On the verge of a Rehabbin’ Cabin epiphany. While working on the steps from the back door, I had a distinct thought: this is not me. Meaning: as much as I’ve enjoyed the renovation — and I do particularly enjoy the rough carpentry — it’s not something I want to do forever. Not for a living. It’s not what drives me.
So what does? Yes, I love the challenge, the puzzle-solving, the lateral thinking, the doing-more-with-less, the lifelong learning — yes, yes, all that. But the MAKING. Ah, there it is. As we pivot from full-time rehabbing to that thing we loosely (and so far, very generously) refer to as “making a living,” this epiphany comes not a moment too soon.

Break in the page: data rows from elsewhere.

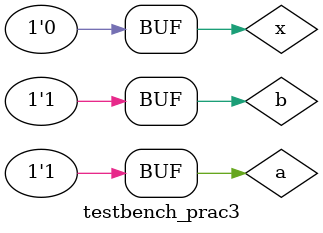
<source format=v>
module prac3 (y,a,b,x);
 
output y;
input a,b,x;
wire w1, w2, w3, w4, w5, w6;

and a1 (w1, a, x);
and a2 (w2, b, x);
or o1 (a, w1, w2);

not n1 (w3, a);
and a3 (b, w3, x);

or o2 (w4, a, b);
not n2 (w6, x);
and a4 (y, w4, w5);

endmodule

// Most. Sabrina Naorin Sumona
// ID 181472565

module testbench_prac3;

reg a,b,x;
wire y;
prac3 f(y,a,b,x);
initial 
begin
a = 1'b0; b = 1'b0; x = 1'b0;
#10; a = 1'b0; b = 1'b0; x = 1'b1;
#10; a = 1'b0; b = 1'b1; x = 1'b0;
#10; a = 1'b0; b = 1'b1; x = 1'b1;
#10; a = 1'b1; b = 1'b0; x = 1'b0;
#10; a = 1'b1; b = 1'b0; x = 1'b1;
#10; a = 1'b1; b = 1'b1; x = 1'b0;
end

endmodule

</source>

When I was a designer in dot-com land (Career 4.0), and then in enterprise computing (Career 4.5), my energies would flag with the proliferation of MRDs, ROIs, and NAAs (“not another acronym”). My solution was to lean on my bosses for more “creative” work, which naturally translated to pixel-pushing (and a few frustrated bosses).
But no matter how “pictorial” or “creative” the work became — though I certainly had a blast with several excellent UI challenges — it was almost never a “making.” Not directly. The path from my pen to the finished feature release was long and longer. And it’s not that I craved authorship; I see now that there’s something in me that desires — nay, needs — that direct, complete experience of visualization becoming realization.
It’s critical that I get this right. We made this whole move, in part, as a way to get back to our passions, to ensure our labors fed us both literally and figuratively. When we started, in Virginia, almost exactly one year ago, we called our discussions “path.” The path brought us here, to this foundation. This launch pad. The lesson of the rehabbin’ cabin is: Makers make.